Penegasan tersebut disampaikan Kantor Otto Cornelis Kaligis & Associates, selaku tim penasihat hukum Dicky Syahbandinata, saat memberikan keterangan pers di Semarang, Selasa (23/12/2025). Dicky, yang menjabat sebagai Pemimpin Divisi Korporasi Bank BJB sejak akhir 2017, didakwa terlibat dalam kasus yang merugikan keuangan negara ini.

Tim penasihat hukum menjelaskan bahwa kliennya, Dicky Syahbandinata, SE., ME., tidak memiliki limit kewenangan dalam pengambilan keputusan kredit.

“Klien kami menjabat sebagai Pemimpin Divisi Korporasi sejak akhir 2017 dan tidak memiliki kewenangan memutuskan pemberian kredit,” ujar perwakilan kuasa hukum.

Proses Kredit Melalui Komite

Menurut tim penasihat hukum, seluruh keputusan pemberian kredit di Bank BJB merupakan wewenang Komite Kredit, sesuai dengan limit kewenangan yang telah ditetapkan.
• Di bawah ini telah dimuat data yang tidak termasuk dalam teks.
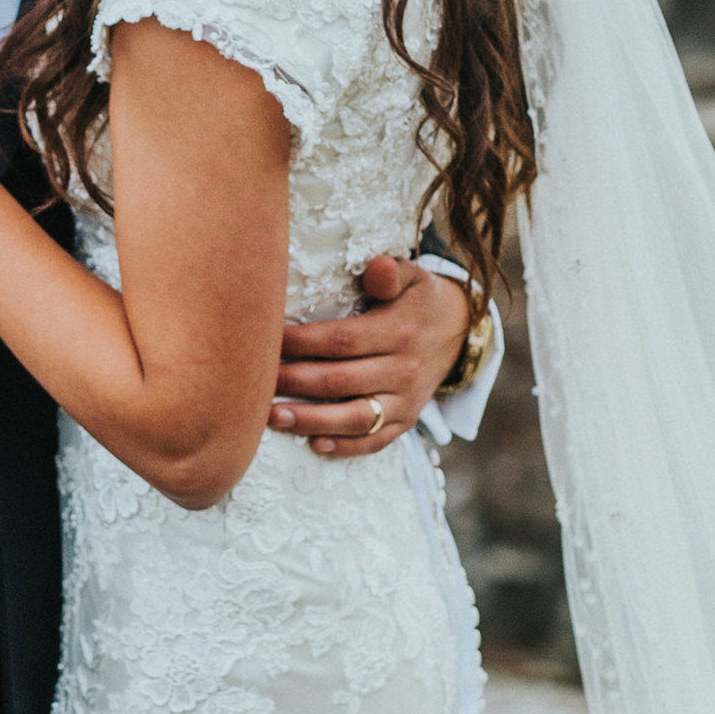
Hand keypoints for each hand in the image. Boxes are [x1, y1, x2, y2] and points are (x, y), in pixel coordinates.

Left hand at [271, 254, 471, 458]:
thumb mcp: (412, 277)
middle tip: (255, 382)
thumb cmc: (418, 300)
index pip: (341, 339)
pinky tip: (314, 444)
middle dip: (295, 383)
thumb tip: (376, 266)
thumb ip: (390, 272)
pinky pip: (375, 441)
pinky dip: (346, 447)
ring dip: (312, 421)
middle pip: (341, 381)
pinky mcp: (406, 420)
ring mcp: (406, 400)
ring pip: (356, 417)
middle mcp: (404, 369)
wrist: (459, 332)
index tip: (267, 340)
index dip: (301, 343)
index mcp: (399, 330)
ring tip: (272, 418)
Proses pengajuan kredit PT Sritex, kata mereka, telah melalui tahapan analisa dan verifikasi yang ketat oleh tim teknis dari berbagai divisi Bank BJB.

Analisa tersebut, yang dituangkan dalam Memorandum Analisa Kredit (MAK), kemudian dibahas dalam rapat teknis dan ditingkatkan ke Komite Kredit untuk pengambilan keputusan. Kuasa hukum menilai proses pemberian kredit kepada PT Sritex telah sesuai dengan prosedur dan ketentuan internal Bank BJB.
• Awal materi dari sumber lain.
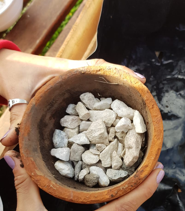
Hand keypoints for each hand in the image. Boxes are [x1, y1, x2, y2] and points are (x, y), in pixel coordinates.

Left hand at [0, 49, 145, 146]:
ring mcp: (77, 74)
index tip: (140, 81)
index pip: (99, 69)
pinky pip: (95, 84)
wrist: (9, 67)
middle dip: (125, 80)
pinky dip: (106, 91)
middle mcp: (76, 71)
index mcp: (68, 72)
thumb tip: (9, 143)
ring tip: (135, 99)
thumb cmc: (16, 77)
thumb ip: (18, 123)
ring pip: (103, 78)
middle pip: (107, 72)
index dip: (121, 74)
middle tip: (144, 91)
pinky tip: (116, 104)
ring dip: (118, 86)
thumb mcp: (20, 102)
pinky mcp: (74, 80)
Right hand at [0, 150, 163, 210]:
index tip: (158, 172)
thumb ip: (25, 187)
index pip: (123, 208)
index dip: (143, 189)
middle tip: (153, 167)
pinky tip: (119, 198)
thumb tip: (16, 161)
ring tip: (141, 178)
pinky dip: (119, 209)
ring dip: (132, 200)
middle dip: (143, 190)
Dijelaskan lebih lanjut, keputusan kredit terhadap PT Sritex dilakukan oleh Komite Kredit Korporasi (KK-KP 4) untuk fasilitas kredit pertama, dan Komite Kredit Korporasi (KK-KP 1) untuk fasilitas kedua berupa penambahan kredit.

“Seluruh proses kredit dikawal oleh berbagai divisi yang saling mengawasi, termasuk Divisi Kepatuhan dan Divisi Hukum, yang dalam setiap komite kredit menyatakan proses tersebut telah sesuai dengan peraturan perundang-undangan,” tambah kuasa hukum.